*** Opening TEXT PASSAGE ***

Re: nfsd4 laundromat_main hung tasks

Rik Theys <rik.theys@xxxxxxxxx> · Tue, 14 Jan 2025 16:30:44 +0100

Hi,

On Tue, Jan 14, 2025 at 3:51 PM Chuck Lever <chuck.lever@xxxxxxxxxx> wrote:
>
> On 1/14/25 3:23 AM, Rik Theys wrote:
> > Hi,
> >
> > On Mon, Jan 13, 2025 at 11:12 PM Chuck Lever <chuck.lever@xxxxxxxxxx> wrote:
> >>
> >> On 1/12/25 7:42 AM, Rik Theys wrote:
> >>> On Fri, Jan 10, 2025 at 11:07 PM Chuck Lever <chuck.lever@xxxxxxxxxx> wrote:
> >>>>
> >>>> On 1/10/25 3:51 PM, Rik Theys wrote:
> >>>>> Are there any debugging commands we can run once the issue happens
> >>>>> that can help to determine the cause of this issue?
> >>>>
> >>>> Once the issue happens, the precipitating bug has already done its
> >>>> damage, so at that point it is too late.

*** Closing TEXT PASSAGE ***
*** Opening SUPPLIED INFORMATION ***

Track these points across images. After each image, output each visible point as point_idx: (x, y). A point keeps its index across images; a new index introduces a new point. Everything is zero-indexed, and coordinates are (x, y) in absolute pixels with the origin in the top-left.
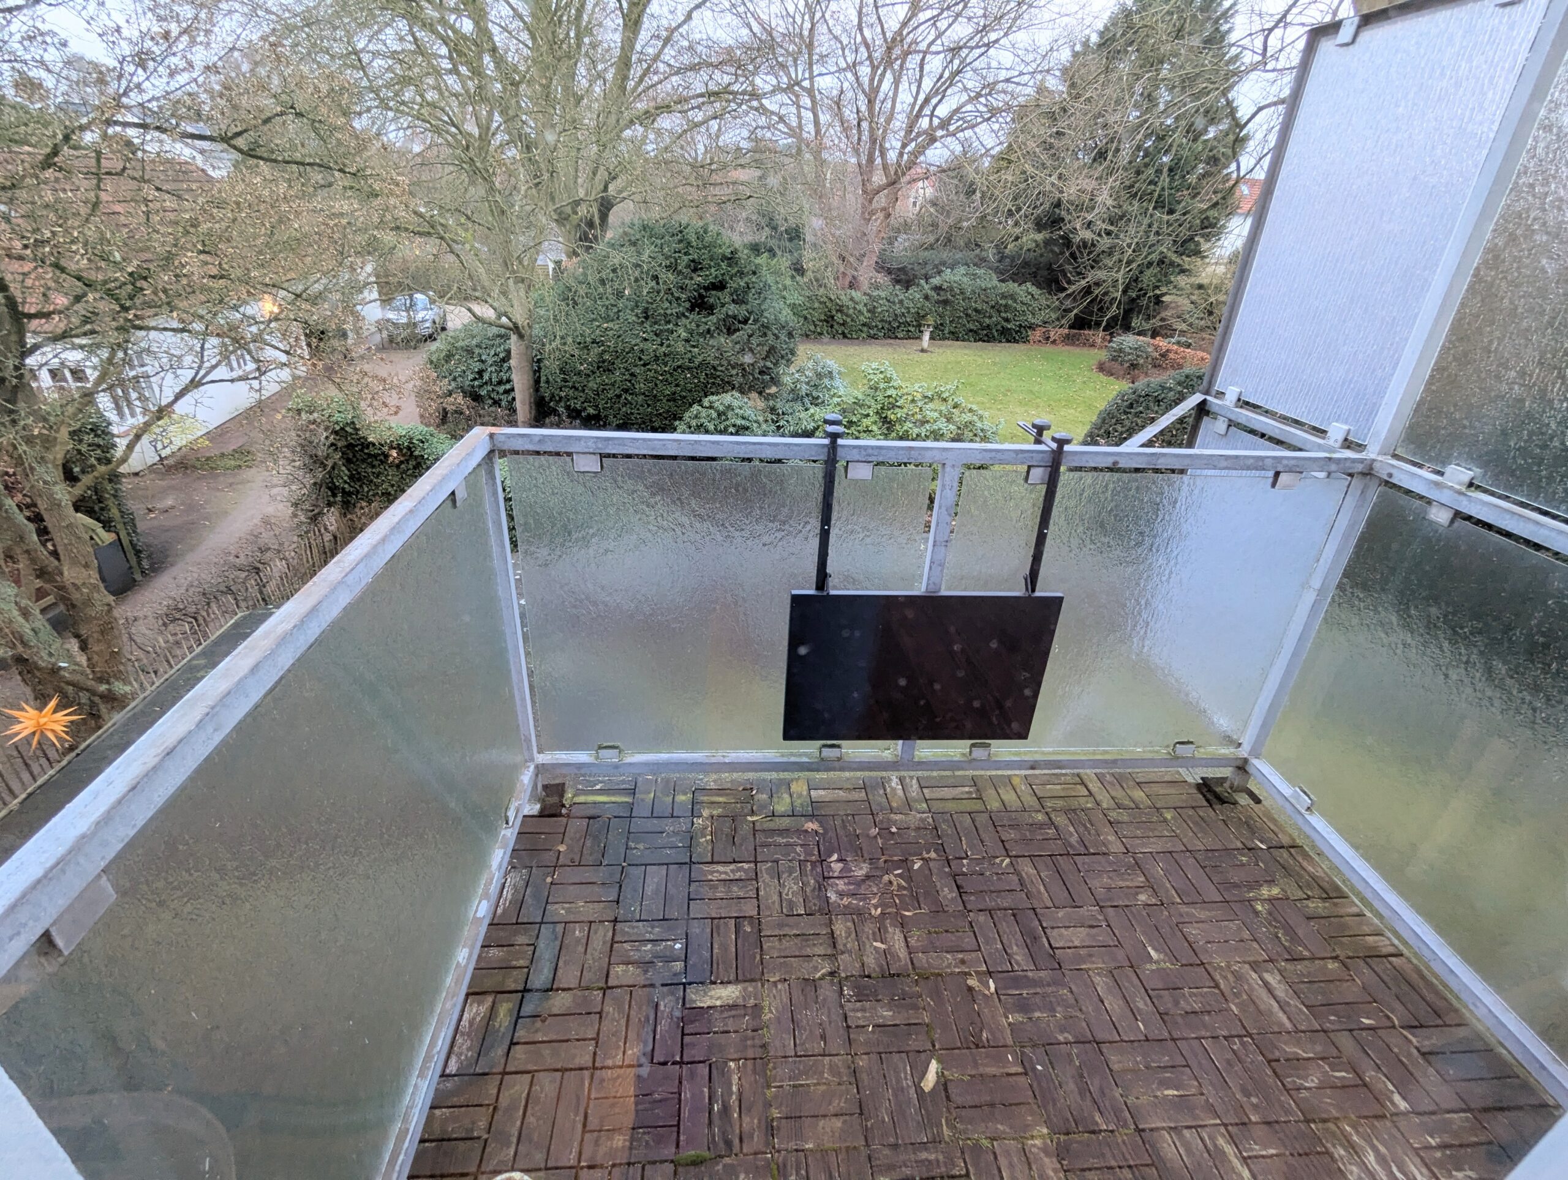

*** Closing SUPPLIED INFORMATION ***

* YOUR OBJECTIVE *
Reproduce the part of the nfsd4 hung tasks thread starting with "On Tue, Jan" and going on through "of this issue?", word for word.

* TASK SOLUTION *
On Tue, Jan 14, 2025 at 3:51 PM Chuck Lever <chuck.lever@xxxxxxxxxx> wrote:
>
> On 1/14/25 3:23 AM, Rik Theys wrote:
> > Hi,
> >
> > On Mon, Jan 13, 2025 at 11:12 PM Chuck Lever <chuck.lever@xxxxxxxxxx> wrote:
> >>
> >> On 1/12/25 7:42 AM, Rik Theys wrote:
> >>> On Fri, Jan 10, 2025 at 11:07 PM Chuck Lever <chuck.lever@xxxxxxxxxx> wrote:
> >>>>
> >>>> On 1/10/25 3:51 PM, Rik Theys wrote:
> >>>>> Are there any debugging commands we can run once the issue happens
> >>>>> that can help to determine the cause of this issue?